**Selected passage**.
Recently I was invited on to BBC Radio 4’s Women’s Hour to talk, as part of a panel of “young women” about modern attitudes to sex. As part of that discussion I touched on the fact that Juarez and I are not sexually monogamous.
“Oh, so you have an open relationship?” the presenter said.
“No!” I said. “That’s not what we call it. It’s more…” but I tailed off because the truth is, we don’t have an exact term yet for our particular flavour of non-monogamy. But I know what I don’t want and that’s to sign myself up to some bizarre edict that tells me I can only have sex with one person for the rest of my life and which shames me for my promiscuity.
This is long overdue as a blog post, if I’m honest. It informs so much of the way I feel about sex and relationships and human life and interpersonal interactions generally that it seems ridiculous not to have mentioned it. Plus, I’ve gone said it on the flippin’ radio now so I think it’s probably time I addressed it in a coherent, decisive way.
So here it is: I don’t believe in monogamy.

**Task set**.
**A)** In the post on non-monogamy, which radio program invited the writer on to talk about modern attitudes to sex?
**B)** Continue the post on non-monogamy, starting right after its final line.

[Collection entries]
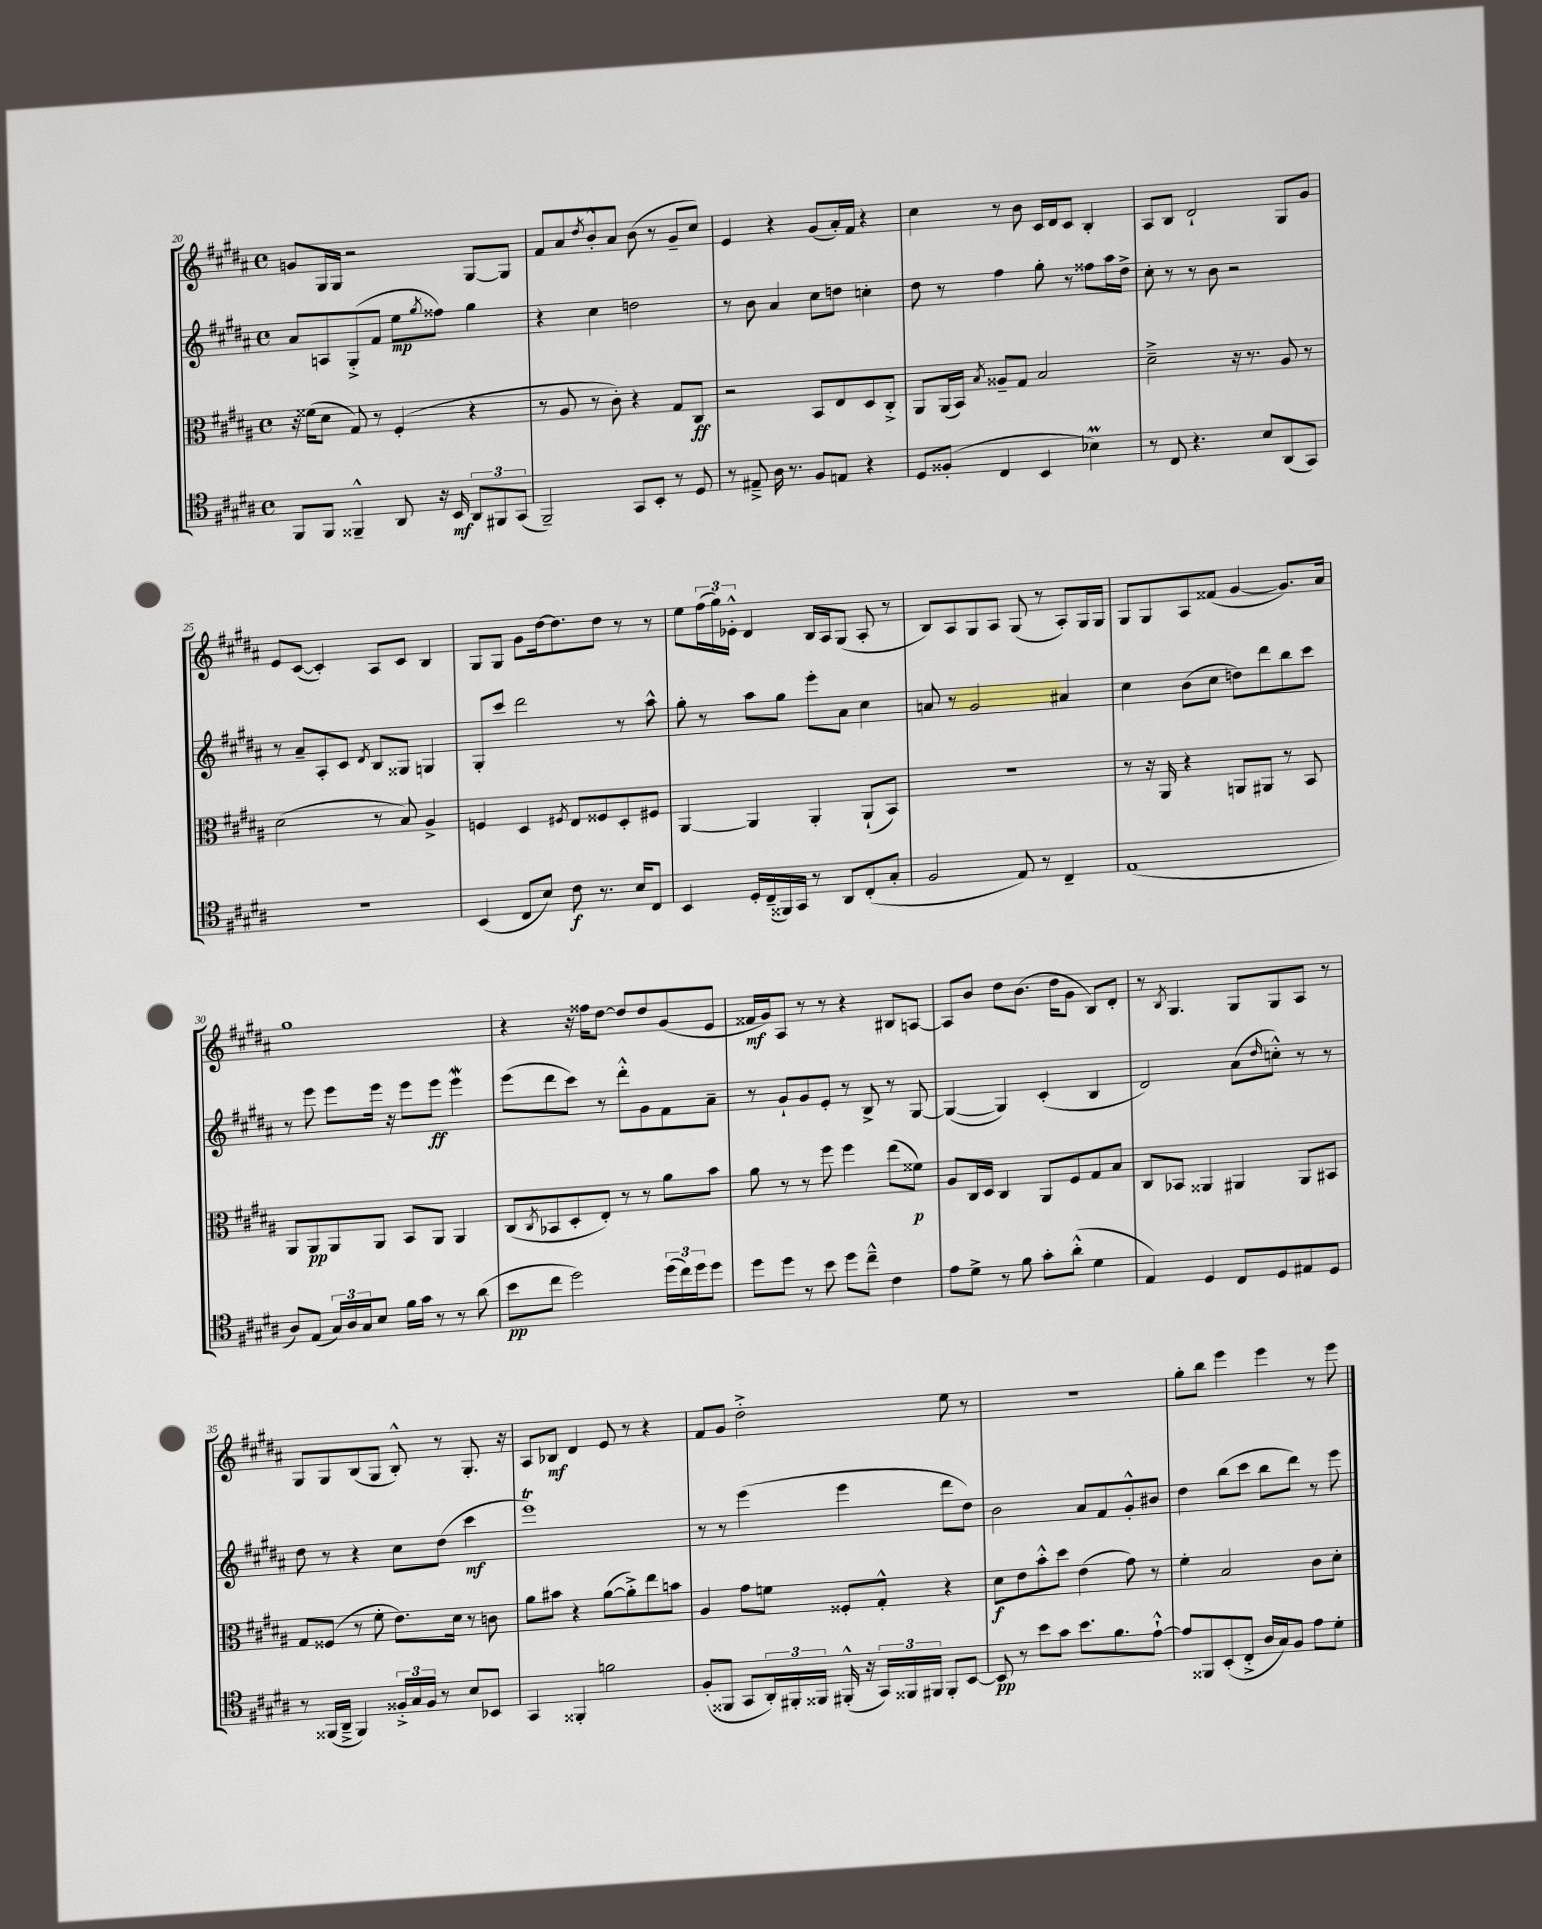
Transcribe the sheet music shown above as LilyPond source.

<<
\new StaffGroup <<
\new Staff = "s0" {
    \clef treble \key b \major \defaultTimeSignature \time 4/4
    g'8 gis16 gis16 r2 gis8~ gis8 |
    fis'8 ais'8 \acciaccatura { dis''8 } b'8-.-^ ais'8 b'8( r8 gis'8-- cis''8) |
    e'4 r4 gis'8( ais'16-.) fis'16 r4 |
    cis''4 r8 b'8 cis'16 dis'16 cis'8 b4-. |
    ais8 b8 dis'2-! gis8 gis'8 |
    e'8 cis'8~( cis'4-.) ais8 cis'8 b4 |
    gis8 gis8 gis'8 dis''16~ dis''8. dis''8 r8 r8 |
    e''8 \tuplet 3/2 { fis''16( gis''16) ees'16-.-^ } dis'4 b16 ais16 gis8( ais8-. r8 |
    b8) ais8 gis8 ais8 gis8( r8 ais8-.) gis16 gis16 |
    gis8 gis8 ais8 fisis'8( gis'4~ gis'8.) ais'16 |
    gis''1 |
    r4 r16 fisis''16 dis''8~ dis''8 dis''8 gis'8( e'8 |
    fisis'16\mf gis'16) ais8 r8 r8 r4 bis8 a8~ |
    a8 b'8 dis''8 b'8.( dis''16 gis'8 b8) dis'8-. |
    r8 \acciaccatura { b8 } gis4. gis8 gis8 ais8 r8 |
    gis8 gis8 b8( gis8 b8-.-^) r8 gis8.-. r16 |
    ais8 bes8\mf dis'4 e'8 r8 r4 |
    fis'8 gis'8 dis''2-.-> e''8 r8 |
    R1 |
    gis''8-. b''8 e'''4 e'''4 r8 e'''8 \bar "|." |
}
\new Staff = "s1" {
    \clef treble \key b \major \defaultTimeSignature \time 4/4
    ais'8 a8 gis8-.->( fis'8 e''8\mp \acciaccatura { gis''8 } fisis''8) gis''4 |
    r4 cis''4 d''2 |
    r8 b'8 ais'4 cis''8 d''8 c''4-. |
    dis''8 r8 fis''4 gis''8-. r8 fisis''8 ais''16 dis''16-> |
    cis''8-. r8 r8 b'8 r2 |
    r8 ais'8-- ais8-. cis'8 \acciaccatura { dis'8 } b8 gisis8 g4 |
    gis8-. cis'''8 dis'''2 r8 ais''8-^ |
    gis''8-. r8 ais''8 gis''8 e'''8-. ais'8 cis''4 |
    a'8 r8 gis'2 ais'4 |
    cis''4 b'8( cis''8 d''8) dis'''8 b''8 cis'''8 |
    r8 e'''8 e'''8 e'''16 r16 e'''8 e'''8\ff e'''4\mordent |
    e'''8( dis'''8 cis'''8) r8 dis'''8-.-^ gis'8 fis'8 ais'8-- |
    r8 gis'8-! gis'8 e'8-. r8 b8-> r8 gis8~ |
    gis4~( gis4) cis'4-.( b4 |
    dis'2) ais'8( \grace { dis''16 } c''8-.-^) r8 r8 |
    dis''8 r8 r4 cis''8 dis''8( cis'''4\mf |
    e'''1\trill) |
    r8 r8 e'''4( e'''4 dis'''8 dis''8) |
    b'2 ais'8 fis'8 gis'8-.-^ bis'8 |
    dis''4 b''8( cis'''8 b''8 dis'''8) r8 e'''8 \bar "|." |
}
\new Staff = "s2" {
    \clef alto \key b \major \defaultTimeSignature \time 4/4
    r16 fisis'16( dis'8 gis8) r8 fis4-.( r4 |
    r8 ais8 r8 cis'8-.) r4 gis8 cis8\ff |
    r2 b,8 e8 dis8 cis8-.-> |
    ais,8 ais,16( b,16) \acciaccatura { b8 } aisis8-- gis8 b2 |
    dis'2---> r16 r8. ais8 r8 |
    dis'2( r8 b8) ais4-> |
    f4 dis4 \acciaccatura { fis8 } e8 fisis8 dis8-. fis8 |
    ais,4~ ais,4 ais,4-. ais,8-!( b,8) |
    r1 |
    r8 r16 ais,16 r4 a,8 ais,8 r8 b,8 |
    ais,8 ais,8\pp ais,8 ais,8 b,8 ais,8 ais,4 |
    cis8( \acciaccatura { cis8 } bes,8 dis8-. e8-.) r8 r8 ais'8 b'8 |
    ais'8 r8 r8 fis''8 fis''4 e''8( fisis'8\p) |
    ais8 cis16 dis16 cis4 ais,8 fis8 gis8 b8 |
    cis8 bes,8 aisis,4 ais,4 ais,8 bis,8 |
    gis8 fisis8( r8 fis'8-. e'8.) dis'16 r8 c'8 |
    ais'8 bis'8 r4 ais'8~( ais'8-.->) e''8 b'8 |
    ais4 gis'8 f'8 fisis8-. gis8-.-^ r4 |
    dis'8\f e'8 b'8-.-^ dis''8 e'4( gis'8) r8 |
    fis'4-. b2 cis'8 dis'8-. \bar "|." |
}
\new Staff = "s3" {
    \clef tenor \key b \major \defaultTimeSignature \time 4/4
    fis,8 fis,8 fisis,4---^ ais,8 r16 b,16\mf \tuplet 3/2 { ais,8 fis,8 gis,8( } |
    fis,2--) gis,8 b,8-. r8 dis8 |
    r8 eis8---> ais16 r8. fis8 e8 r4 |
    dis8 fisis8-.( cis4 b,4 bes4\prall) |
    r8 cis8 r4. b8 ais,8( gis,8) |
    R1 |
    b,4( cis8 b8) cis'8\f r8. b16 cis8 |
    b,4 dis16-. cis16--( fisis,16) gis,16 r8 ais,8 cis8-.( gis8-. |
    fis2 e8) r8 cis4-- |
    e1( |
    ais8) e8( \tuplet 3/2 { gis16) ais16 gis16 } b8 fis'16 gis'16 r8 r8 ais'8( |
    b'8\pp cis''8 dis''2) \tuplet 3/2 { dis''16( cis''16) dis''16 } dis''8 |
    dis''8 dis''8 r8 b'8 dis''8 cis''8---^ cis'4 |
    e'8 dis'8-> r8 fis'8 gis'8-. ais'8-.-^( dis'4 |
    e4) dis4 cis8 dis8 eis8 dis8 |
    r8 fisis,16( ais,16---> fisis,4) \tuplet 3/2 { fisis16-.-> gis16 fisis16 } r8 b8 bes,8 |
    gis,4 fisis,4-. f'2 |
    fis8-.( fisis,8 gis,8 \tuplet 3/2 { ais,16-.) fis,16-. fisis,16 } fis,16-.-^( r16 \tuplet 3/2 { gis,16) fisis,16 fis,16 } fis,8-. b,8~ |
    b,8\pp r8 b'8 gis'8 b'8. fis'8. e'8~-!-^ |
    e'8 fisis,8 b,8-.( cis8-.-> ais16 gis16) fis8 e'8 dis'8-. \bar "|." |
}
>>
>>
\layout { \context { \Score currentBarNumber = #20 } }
---
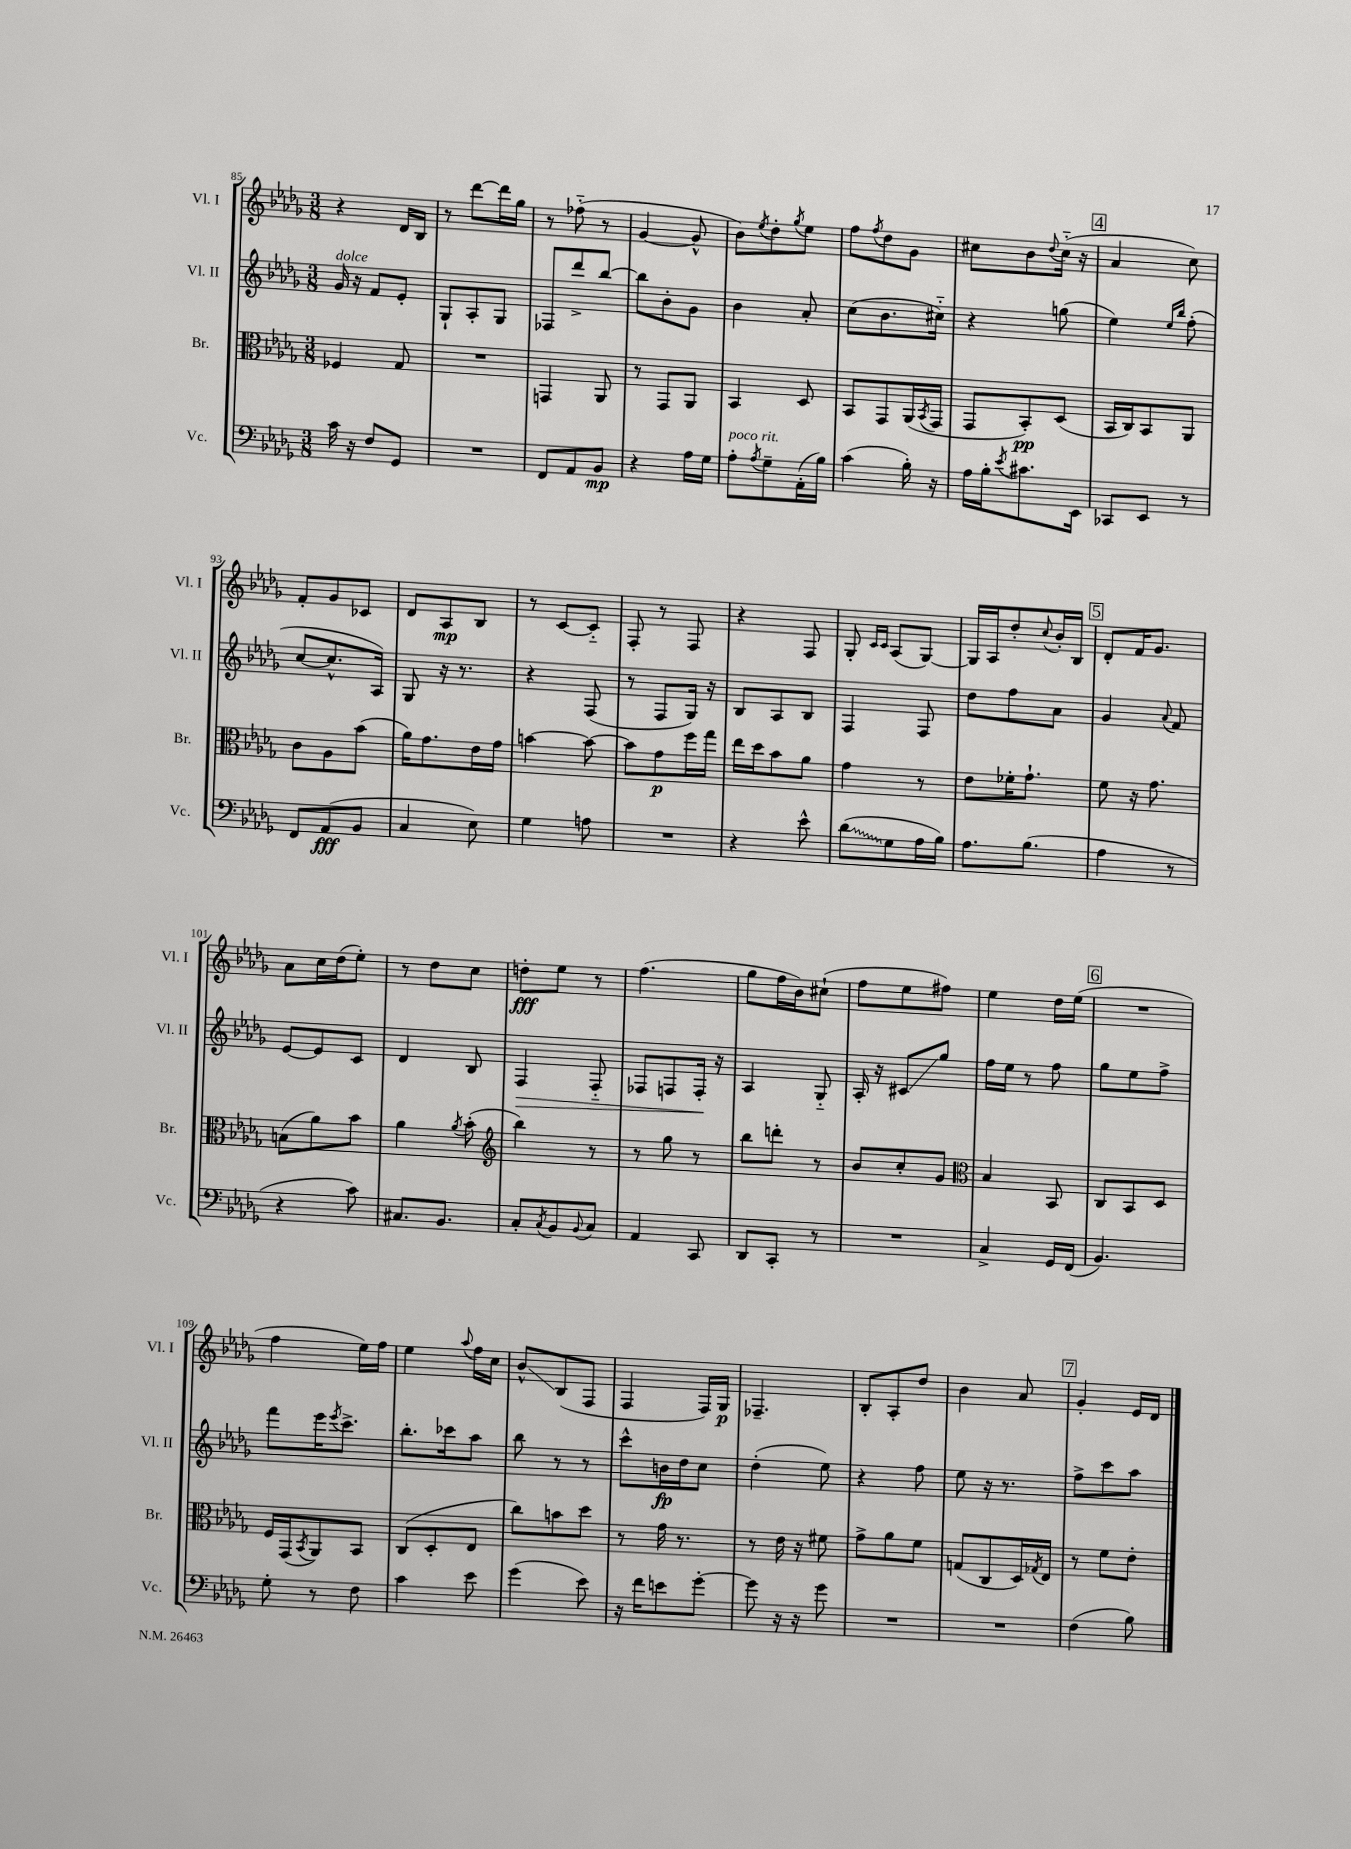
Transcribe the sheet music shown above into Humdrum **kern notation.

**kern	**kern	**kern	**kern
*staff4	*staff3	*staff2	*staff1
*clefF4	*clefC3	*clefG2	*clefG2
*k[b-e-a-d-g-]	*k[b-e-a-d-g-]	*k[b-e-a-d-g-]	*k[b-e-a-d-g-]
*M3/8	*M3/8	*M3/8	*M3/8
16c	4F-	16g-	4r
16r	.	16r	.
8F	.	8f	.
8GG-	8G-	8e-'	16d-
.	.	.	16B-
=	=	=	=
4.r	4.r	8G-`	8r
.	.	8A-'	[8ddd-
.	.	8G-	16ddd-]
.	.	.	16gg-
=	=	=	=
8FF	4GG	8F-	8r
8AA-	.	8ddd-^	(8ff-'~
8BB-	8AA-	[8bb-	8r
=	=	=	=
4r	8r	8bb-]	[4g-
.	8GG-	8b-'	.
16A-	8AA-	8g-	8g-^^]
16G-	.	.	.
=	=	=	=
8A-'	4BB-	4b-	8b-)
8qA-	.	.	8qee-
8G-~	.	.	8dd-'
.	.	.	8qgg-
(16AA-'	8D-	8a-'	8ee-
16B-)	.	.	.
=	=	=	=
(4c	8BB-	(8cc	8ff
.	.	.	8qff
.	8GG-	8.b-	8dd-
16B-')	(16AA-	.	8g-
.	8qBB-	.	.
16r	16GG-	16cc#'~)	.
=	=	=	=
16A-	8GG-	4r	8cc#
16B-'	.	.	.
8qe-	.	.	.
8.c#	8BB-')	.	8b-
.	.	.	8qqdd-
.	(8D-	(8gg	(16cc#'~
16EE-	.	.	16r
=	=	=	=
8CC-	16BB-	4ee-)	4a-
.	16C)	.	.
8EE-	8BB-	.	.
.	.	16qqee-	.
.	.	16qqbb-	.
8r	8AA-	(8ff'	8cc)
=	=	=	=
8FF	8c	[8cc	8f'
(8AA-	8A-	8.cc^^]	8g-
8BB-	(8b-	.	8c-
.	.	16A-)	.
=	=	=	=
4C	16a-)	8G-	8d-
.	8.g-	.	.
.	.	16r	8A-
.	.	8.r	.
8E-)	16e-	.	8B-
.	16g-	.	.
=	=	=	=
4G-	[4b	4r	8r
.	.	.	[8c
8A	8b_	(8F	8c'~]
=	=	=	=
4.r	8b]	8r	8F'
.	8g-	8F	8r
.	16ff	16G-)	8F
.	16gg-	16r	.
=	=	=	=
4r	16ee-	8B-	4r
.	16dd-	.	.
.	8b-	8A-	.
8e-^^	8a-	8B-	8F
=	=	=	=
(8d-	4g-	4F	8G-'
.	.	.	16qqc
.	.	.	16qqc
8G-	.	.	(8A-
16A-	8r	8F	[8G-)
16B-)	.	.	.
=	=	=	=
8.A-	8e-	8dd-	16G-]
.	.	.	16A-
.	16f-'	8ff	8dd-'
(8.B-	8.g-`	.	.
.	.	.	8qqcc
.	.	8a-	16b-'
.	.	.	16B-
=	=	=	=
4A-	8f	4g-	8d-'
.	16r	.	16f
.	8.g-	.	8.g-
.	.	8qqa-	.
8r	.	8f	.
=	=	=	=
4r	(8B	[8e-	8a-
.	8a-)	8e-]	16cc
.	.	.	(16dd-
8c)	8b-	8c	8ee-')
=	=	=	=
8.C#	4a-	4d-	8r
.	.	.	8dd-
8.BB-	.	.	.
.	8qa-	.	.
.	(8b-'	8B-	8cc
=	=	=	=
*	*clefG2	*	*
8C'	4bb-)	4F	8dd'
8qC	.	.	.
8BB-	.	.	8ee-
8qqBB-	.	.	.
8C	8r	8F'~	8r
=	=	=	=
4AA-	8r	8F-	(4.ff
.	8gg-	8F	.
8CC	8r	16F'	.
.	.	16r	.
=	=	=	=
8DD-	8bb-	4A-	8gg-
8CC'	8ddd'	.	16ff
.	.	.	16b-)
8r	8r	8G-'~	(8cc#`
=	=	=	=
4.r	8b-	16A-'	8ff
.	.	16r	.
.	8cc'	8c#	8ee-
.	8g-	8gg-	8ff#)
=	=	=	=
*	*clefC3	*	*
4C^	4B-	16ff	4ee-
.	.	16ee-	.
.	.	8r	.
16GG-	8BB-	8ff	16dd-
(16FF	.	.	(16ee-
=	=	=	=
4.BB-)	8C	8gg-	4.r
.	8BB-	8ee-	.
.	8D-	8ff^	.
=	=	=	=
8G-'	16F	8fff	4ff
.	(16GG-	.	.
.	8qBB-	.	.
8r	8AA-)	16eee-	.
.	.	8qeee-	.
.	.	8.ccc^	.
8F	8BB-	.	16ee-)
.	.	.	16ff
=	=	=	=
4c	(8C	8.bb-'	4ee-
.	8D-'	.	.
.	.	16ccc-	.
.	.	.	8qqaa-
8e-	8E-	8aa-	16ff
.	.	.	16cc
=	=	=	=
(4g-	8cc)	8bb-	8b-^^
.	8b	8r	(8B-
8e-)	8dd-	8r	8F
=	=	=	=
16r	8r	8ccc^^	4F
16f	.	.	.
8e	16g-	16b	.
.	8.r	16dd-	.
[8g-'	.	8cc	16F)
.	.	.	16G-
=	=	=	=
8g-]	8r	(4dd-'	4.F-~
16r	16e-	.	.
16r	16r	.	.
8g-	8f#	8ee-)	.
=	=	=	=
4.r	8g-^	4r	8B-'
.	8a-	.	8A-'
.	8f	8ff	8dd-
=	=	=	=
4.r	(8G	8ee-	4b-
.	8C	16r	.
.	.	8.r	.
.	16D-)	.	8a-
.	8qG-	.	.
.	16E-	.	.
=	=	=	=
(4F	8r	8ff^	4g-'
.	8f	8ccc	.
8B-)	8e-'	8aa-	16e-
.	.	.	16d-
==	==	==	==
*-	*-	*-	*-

**Answers to the exercise**.
**A)** BBC Radio 4's Women's Hour

**B)**
First and foremost let me explain that – in the context of this post at least – when I say promiscuous, I simply mean having more than one sexual partner. And when I say monogamy I mean sexual monogamy. As many pedants would be no doubt itching to point out, were I not to acknowledge it, the word monogamy actually refers to a single marriage, or as a broader interpretation, a single relationship or partner. And as far as marriage/life-partnership/primary relationships go, I am on board. I do not consider myself polyamorous (which I’ll come back to) and it is not my intention or desire at this point in my life to partner up with anyone other than Juarez. But promiscuous? Yes, definitely.
I do not believe that humans are meant to be sexually monogamous. It is not in our nature. Both of our closest primate relatives, chimps and bonobos are promiscuous. Males and females mate with multiple partners and not only for reproductive purposes. Bonobos are well known (particularly among the sex-positive human community!) for having sex as a means of appeasement and reconciliation, to reduce stress and alleviate social tensions, and of course for fun.
Everyone from anthropologists to social commentators have made the claim that, contrary to accepted wisdoms, human beings – and women in particular – are just not cut out for monogamy. Moreover, many argue it is not just reproductive instincts that drive us to sleep around, it is our social ones too. Yes, promiscuity is good for humanity.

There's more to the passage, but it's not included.